これがTrash-Talk (トラッシュトーク)やNALIS(ネイルズ)に通じる峻烈なハードコアを展開している。FAST誌11月号のインタビューによれば、政治や社会問題、環境問題に対して怒りに満ちた不満があり、自らの主義・主張を宣言するため、ハードコア・バンドを結成したとのこと。掲げている信条とは、ビーガンストレートエッヂ思想。バンドの信念として、Not Drinking(酒を飲まない)、Not Smoking(タバコを吸わない)Not Drugging(ドラッグをやらない)、Not Vaping(マリファナを吸わない)など、かなり禁欲的なハードコア思想を掲げている。
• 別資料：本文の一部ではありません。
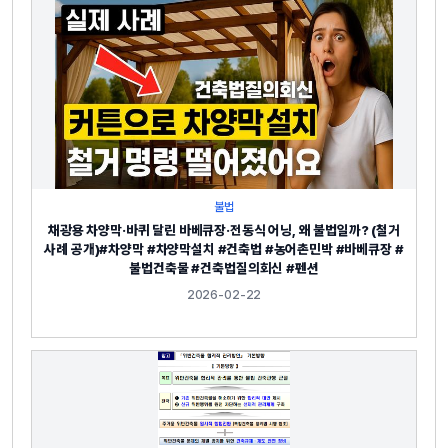
불법
채광용 차양막·바퀴 달린 바베큐장·전동식 어닝, 왜 불법일까? (철거
사례 공개)#차양막 #차양막설치 #건축법 #농어촌민박 #바베큐장 #
불법건축물 #건축법질의회신 #펜션
2026-02-22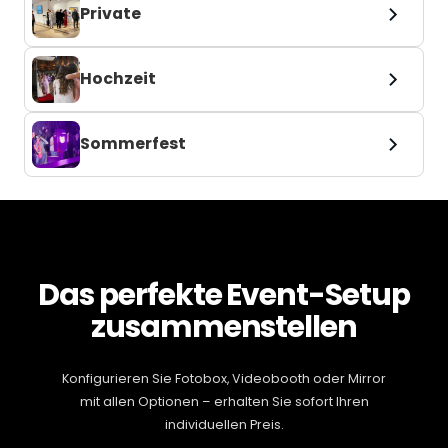
Private
Hochzeit
Sommerfest
Das perfekte Event-Setup
zusammenstellen
Konfigurieren Sie Fotobox, Videobooth oder Mirror
mit allen Optionen – erhalten Sie sofort Ihren
individuellen Preis.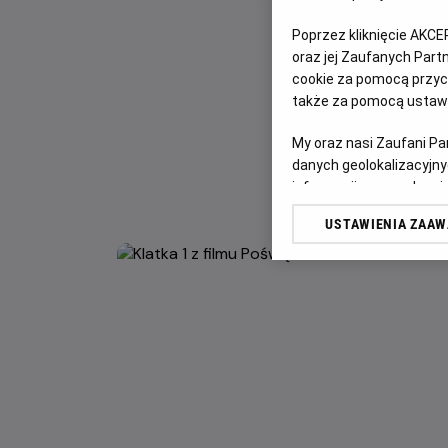
Poprzez kliknięcie AKCE
oraz jej Zaufanych Par
cookie za pomocą przyci
także za pomocą ustawi
My oraz nasi Zaufani P
danych geolokalizacyjny
informacji na urządzeniu
odbiorców i ulepszanie u
USTAWIENIA ZAA
Lista Zaufanych Partn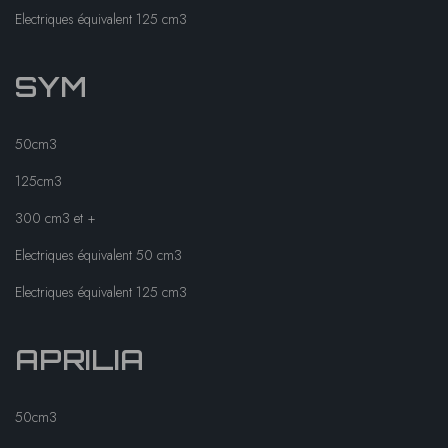
Electriques équivalent 125 cm3
SYM
50cm3
125cm3
300 cm3 et +
Electriques équivalent 50 cm3
Electriques équivalent 125 cm3
APRILIA
50cm3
ストレート・エッヂはアースクライシスの出現によって、シーシェパードなどの結びつき、行動に出る闘争的な方向に進んだが、彼らもまた動物愛護を実践している。まさに筋金入りのハードコアバンドなのだ。

 

ここで歌わている内容は、核兵器でキリスト教徒以外は排除するキリスト原理主義への批判、動物実験を繰り返し、巨大な利益を得る大企業への怒りなど。西側諸国の大企業やキリスト原理主義への批判が多い。それにしても尋常でないほどの巨大な怒りがこのアルバムを支配している。そのサウンドを形容するなら、まるで怒りの雷だ。どす黒い空に光を放ち龍が走り回るようにゴロゴロと不気味な音を立てるブラストビートのドラム。バリバリと巨大な音を立てるノイズギター。そして激しい音を立て落雷するような怒りを落とすボーカルの怒声。激しい怒りを爆発させる尋常でないエナジーに満ち溢れているのだ。

 

尋常でないテンションの高さとノイジーなサウンドを極めたこともさることながら、トラッシュトークのような激しいテンションとスピード感や、ネイルズのノイジーなサウンドをさらに突き詰めたギター、Modern Pain(モダンペイン)あたりのスローパートをミックスさせたサウンドは、現在のハードコアの最先端にいる作品といえるだろう。